Today there are more than 15,000 square miles of nuclear-contaminated land.

There are many ways to commemorate the Cold War. A “wishful” National TLC video, available on the front page of the organization’s websitehttp://nationaltlcservice.us, highlights images of flying flags and sound bites from speeches by presidents ranging from Kennedy to Reagan. But there is another story to be told. The United States’ nuclear program involved more than 300 active sites. Today there are more than 15,000 square miles of nuclear-contaminated land and more than 600,000 workers associated with these historic and current activities who experience occupation-related illness and death.

“The commemorating of the Cold War is difficult,” acknowledges Krupar, a cultural geographer who works from the vantage point of Georgetown University’s School of Foreign Service. “Most people are not that excited to remember it, but those who are are passionate. Remember the Enola Gay exhibit?” she adds, alluding to the 1995 Smithsonian retrospective regarding the bombing of Hiroshima at the end of World War II, an exhibit that was eventually canceled due to disagreements among various factions, including U.S. veterans and scholars.

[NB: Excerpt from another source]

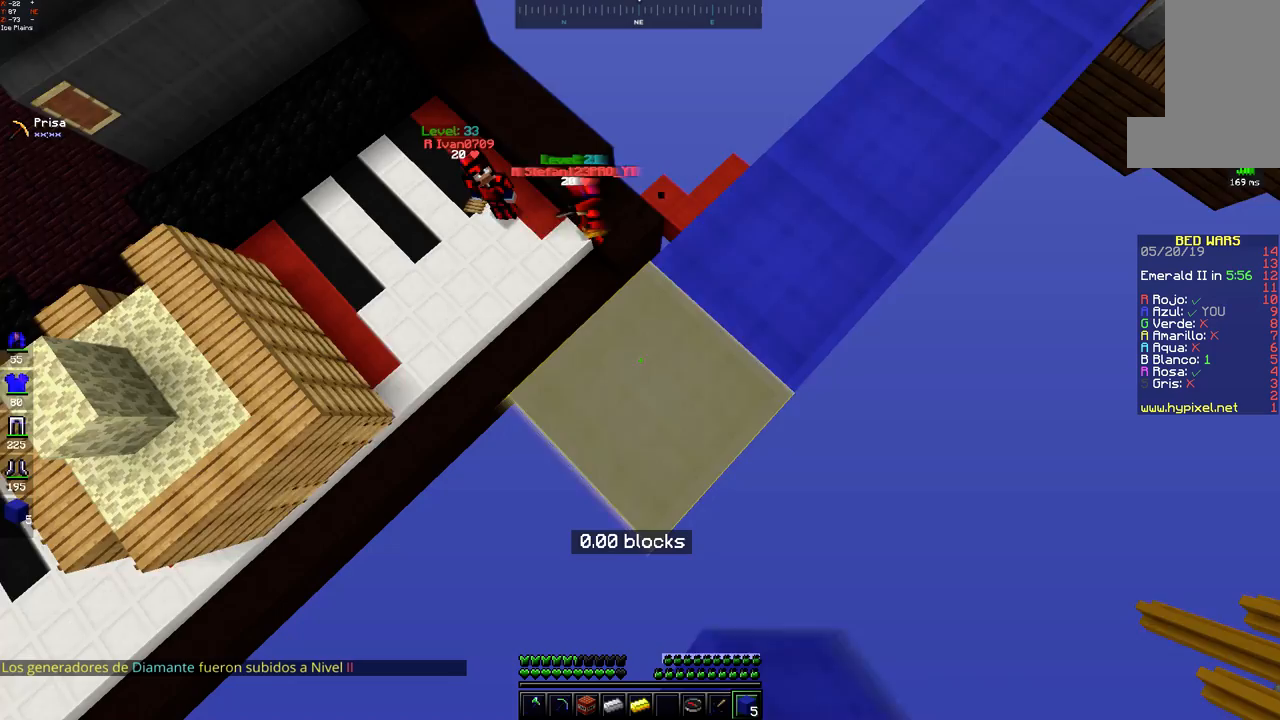
{"keys": ["a", "s"], "mouse": [], "events": []}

Jumpsuits and tri-fold brochures

Several museums with a Cold War-focus have since opened or are being planned, including the National Atomic Testing Museum in Las Vegas and a National Cold War Museum in Virginia. Kanouse and Krupar are interested in the narratives promoted by these institutions. To draw attention to the slanted and often incomplete versions of events in official commemorative exhibits, TLC satirically employs the rhetoric and aesthetics of government bureaucracy to perform a serious but deeply felt critique of U.S. militarism and the American nuclear state. From the white “TLC”-emblazoned nylon jumpsuits they wear during site visits to the tri-fold brochures with clunky typefaces and bald eagles, the pair are attuned to the government’s story-telling and authority-building techniques.

Fieldwork is a key component to Kanouse and Krupar’s project. They are particularly interested in identifying areas where jurisdiction is unclear or where the site is serving several purposes at once. For example, last spring Kanouse visited a former military base on the Upper Mississippi River in northwestern Illinois that is being converted to a wildlife refugee, a process that includes input from the Army, the EPA, and the U.S. Fish and Wildlife Service.

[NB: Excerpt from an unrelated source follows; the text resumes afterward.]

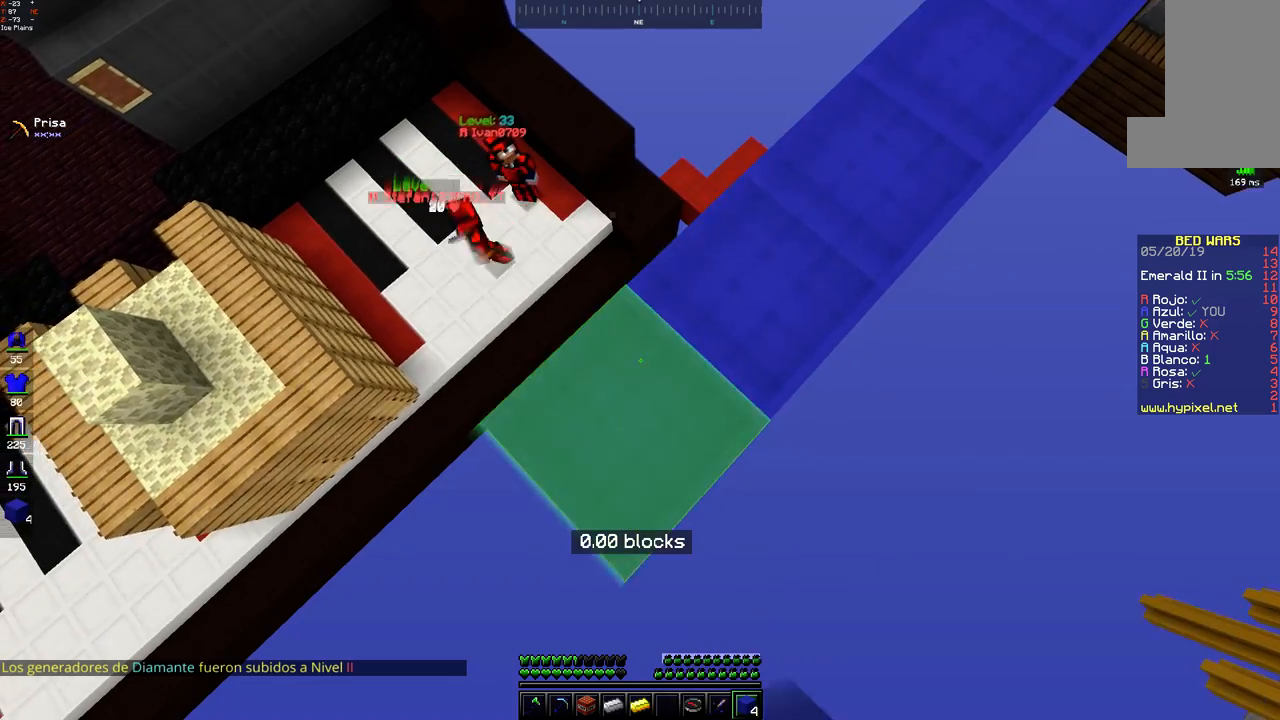
{"keys": ["a", "s"], "mouse": [], "events": []}
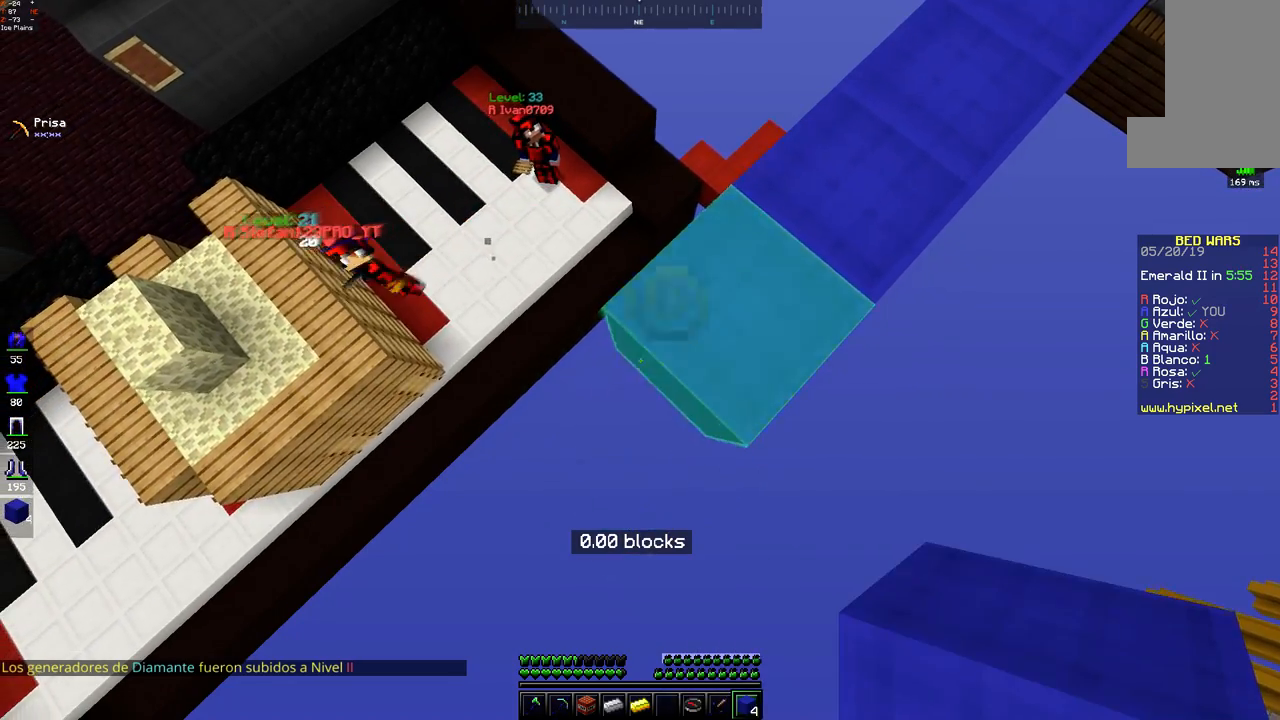
{"keys": ["a", "s"], "mouse": [], "events": []}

“While severe contamination remains in the refuge–including unexploded ordnance, chemical dumps, asbestos, and soil so laden with TNT it will burn–the refuge has genuine ecological value,” Kanouse wrote in a field report of the visit. “The size, secrecy, and remoteness of military bases often resulted in unintentional habitat preservation. The site is a haven for 47 Illinois endangered and threatened species and contains the largest sand prairie remnant in the state–punctuated by munitions storage bunkers and peppered with TNT.”

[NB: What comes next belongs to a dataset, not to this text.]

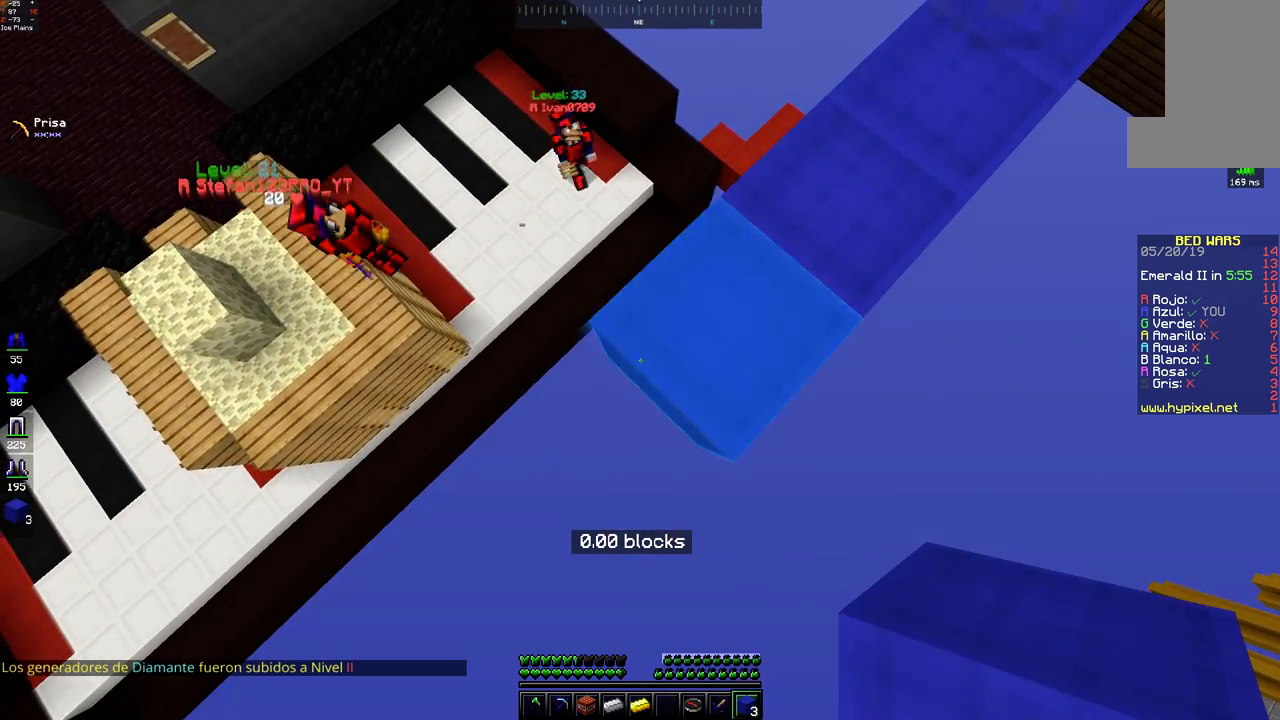
{"keys": [], "mouse": [], "events": [[133, "a", "up"], [183, "s", "up"]]}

And last summer, during their Obermann residency, they visited a privately contracted, operational uranium enrichment plant in Kentucky that simultaneously serves as a state wildlife management area and an asbestos dump. Identifying, mapping, and inventorying these ambiguous sites, as well as collecting the stories of the people who work and live in or nearby the sites, are all parts of their mission.

Exhibit now in Illinois, more sites to follow.

Maps and photos of the site visits were used in a preparatory workbook distributed to all charrette participants prior to the event in Illinois. Sketches and plans from the charrette are central to the exhibition that the pair currently have on display at the University of Illinois’ Figure One Gallery, 116 N. Walnut St. in downtown Champaign. They hope to host another charrette and exhibition in Denver in 2014.

“The pilot charrette in Champaign surpassed all our expectations; it was simply one of the most enjoyable and intense days of collaborative creativity and knowledge-sharing that I have ever experienced,” reported Kanouse. “After two years of working with the National TLC Service concept and a year of laying the groundwork for the charrette, the event was exhilarating. We are more committed than ever to bringing this project to other areas of the country where atomic legacies linger on.”